Records from a collection ▸

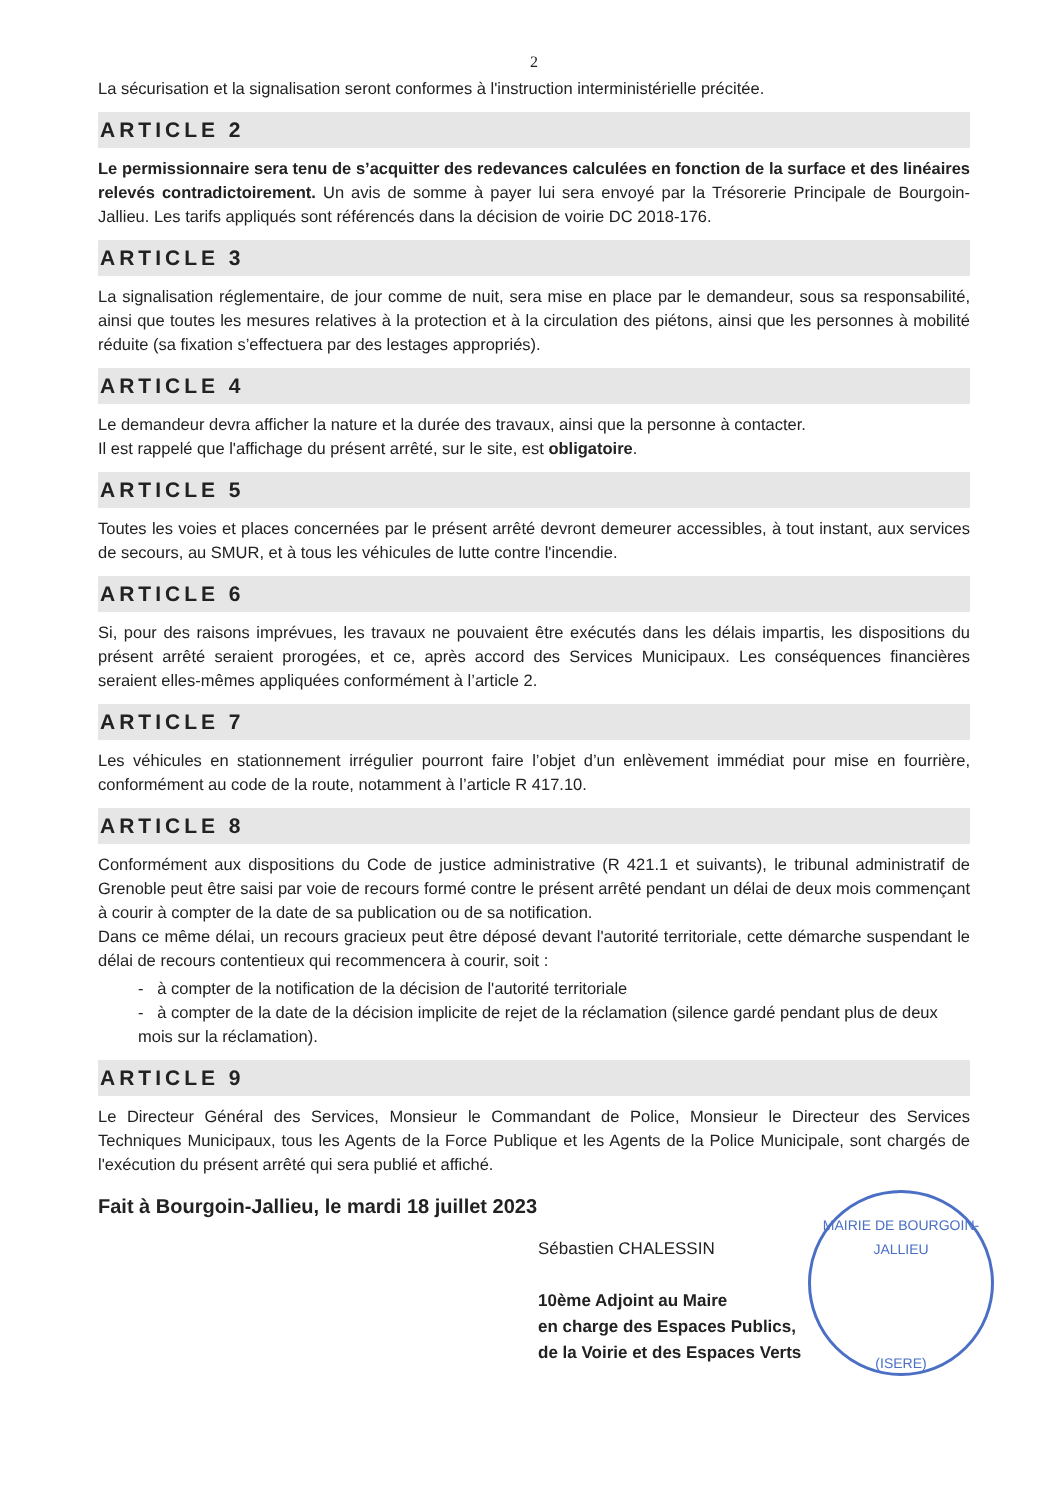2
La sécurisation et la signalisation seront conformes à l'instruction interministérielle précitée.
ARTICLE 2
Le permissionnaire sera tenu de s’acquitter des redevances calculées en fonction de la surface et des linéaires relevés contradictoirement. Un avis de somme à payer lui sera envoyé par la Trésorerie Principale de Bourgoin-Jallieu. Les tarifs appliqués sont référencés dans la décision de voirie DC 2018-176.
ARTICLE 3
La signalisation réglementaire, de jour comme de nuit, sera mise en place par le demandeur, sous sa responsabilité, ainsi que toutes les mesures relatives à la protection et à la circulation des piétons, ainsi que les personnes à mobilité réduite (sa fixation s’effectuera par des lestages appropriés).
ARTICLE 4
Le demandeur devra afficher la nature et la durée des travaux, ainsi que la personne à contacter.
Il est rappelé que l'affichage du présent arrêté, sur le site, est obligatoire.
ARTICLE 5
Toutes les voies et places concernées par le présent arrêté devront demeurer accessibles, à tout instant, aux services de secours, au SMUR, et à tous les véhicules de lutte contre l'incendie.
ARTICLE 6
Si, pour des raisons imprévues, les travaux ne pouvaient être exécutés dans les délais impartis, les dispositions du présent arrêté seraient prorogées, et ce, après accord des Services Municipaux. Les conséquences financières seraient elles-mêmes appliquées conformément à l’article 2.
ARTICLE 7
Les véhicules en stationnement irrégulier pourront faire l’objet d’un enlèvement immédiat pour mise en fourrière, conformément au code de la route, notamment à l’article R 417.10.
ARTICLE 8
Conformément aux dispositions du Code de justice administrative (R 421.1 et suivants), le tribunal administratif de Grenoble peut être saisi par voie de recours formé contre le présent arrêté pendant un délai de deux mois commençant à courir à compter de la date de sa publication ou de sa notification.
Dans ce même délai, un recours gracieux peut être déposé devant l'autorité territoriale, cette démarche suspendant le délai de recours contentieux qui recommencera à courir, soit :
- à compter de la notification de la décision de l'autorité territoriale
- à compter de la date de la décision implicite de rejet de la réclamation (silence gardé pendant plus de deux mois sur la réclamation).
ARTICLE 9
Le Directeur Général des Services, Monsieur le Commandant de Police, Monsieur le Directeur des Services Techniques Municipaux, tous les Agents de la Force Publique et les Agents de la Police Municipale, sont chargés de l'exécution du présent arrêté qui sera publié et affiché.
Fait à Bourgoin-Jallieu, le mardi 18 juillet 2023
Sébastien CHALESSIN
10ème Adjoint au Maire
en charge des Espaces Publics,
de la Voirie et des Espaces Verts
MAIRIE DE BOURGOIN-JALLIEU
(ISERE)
==
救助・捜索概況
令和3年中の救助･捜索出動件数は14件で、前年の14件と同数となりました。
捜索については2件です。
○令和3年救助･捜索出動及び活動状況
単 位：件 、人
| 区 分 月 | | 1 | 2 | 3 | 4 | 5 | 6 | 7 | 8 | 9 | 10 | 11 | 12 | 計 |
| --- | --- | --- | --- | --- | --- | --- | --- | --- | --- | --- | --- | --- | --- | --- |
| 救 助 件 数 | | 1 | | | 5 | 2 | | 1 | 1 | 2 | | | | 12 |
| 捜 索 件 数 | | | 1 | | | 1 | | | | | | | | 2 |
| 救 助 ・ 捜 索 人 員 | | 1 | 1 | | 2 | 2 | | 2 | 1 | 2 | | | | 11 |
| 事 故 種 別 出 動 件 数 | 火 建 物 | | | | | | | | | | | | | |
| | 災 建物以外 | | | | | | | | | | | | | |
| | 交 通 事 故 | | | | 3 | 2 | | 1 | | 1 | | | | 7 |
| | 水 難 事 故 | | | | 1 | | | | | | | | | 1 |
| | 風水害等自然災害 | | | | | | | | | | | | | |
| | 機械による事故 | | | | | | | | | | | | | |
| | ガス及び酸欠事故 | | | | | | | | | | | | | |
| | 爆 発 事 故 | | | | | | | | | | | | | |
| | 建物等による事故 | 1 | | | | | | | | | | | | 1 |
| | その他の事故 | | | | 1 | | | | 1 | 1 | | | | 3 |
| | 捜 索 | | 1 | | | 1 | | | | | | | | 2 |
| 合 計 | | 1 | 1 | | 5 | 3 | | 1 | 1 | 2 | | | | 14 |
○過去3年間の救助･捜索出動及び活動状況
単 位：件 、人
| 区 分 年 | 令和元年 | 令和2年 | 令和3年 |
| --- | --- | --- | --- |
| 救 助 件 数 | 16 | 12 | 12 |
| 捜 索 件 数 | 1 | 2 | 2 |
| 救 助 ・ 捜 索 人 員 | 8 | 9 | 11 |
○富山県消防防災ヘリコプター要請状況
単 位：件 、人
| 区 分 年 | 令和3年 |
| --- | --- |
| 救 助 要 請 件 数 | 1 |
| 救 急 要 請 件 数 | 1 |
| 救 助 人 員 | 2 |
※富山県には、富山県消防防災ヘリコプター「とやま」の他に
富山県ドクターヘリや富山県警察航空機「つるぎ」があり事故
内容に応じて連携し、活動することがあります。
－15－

Work request ▸ Which lines of the records contain "territoriale"? Show each of them.

Result of this task ▸
Dans ce même délai, un recours gracieux peut être déposé devant l'autorité territoriale, cette démarche suspendant le délai de recours contentieux qui recommencera à courir, soit :
- à compter de la notification de la décision de l'autorité territoriale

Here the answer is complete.